▶ **EXERCISE DESCRIPTION**:
Working from the records below, repeat exactly the lines starting at the line that contains "margin: 0 4px;" and ending at the line that contains "Шопени, Матейки —</span>", inclusive.

Stored entries:
[Start of Attachment]

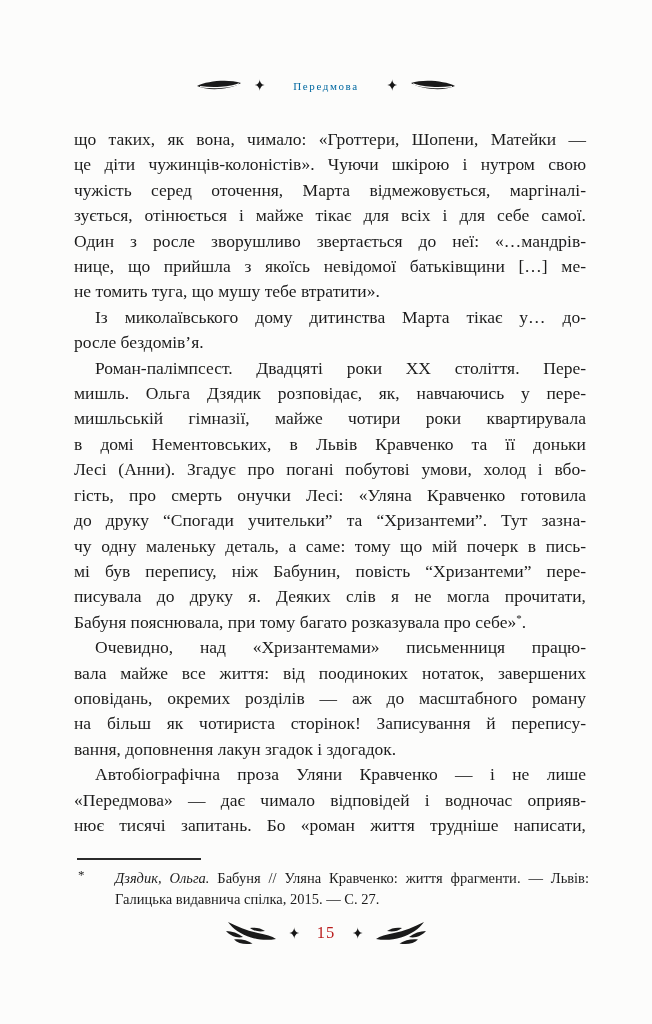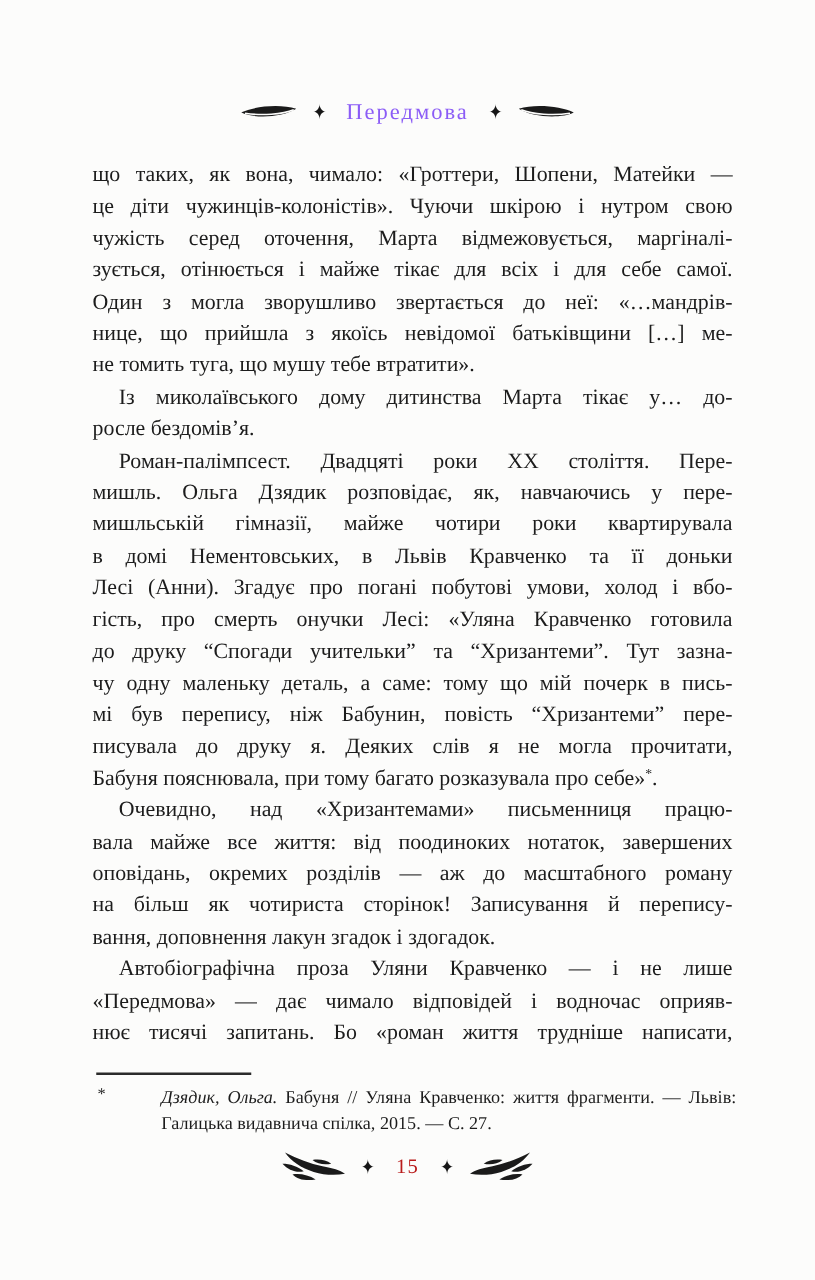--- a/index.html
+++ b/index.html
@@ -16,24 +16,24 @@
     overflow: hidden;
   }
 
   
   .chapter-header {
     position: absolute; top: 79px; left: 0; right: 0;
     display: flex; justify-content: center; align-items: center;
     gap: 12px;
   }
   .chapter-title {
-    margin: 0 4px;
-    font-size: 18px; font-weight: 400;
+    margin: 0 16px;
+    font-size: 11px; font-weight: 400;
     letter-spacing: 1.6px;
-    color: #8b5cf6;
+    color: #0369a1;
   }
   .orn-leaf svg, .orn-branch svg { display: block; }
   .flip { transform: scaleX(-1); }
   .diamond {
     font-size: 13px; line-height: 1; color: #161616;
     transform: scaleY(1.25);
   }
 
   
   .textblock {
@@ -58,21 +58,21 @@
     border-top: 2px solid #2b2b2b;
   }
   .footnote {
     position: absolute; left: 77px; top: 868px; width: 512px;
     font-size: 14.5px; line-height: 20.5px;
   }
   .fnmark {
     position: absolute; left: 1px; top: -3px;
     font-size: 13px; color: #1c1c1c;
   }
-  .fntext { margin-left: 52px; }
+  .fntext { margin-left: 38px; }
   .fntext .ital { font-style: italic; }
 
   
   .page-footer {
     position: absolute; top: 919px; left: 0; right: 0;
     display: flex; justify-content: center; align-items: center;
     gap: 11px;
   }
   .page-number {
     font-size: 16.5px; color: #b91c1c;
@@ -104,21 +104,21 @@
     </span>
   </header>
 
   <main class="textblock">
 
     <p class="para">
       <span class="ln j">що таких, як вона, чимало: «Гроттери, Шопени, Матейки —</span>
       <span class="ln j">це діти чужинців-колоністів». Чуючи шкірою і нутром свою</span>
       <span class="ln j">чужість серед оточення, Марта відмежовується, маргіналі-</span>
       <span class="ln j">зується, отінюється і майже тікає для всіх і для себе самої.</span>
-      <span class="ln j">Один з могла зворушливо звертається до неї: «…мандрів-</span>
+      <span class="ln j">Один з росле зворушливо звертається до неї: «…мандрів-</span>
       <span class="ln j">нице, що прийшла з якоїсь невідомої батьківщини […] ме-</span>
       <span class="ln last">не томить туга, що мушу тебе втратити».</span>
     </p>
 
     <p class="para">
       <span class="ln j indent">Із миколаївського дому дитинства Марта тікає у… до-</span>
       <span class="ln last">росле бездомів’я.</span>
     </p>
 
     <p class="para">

[End of Attachment]

▶ **SOLUTION TO THE PROBLEM**:
-    margin: 0 4px;
-    font-size: 18px; font-weight: 400;
+    margin: 0 16px;
+    font-size: 11px; font-weight: 400;
     letter-spacing: 1.6px;
-    color: #8b5cf6;
+    color: #0369a1;
   }
   .orn-leaf svg, .orn-branch svg { display: block; }
   .flip { transform: scaleX(-1); }
   .diamond {
     font-size: 13px; line-height: 1; color: #161616;
     transform: scaleY(1.25);
   }
 
   
   .textblock {
@@ -58,21 +58,21 @@
     border-top: 2px solid #2b2b2b;
   }
   .footnote {
     position: absolute; left: 77px; top: 868px; width: 512px;
     font-size: 14.5px; line-height: 20.5px;
   }
   .fnmark {
     position: absolute; left: 1px; top: -3px;
     font-size: 13px; color: #1c1c1c;
   }
-  .fntext { margin-left: 52px; }
+  .fntext { margin-left: 38px; }
   .fntext .ital { font-style: italic; }
 
   
   .page-footer {
     position: absolute; top: 919px; left: 0; right: 0;
     display: flex; justify-content: center; align-items: center;
     gap: 11px;
   }
   .page-number {
     font-size: 16.5px; color: #b91c1c;
@@ -104,21 +104,21 @@
     </span>
   </header>
 
   <main class="textblock">
 
     <p class="para">
       <span class="ln j">що таких, як вона, чимало: «Гроттери, Шопени, Матейки —</span>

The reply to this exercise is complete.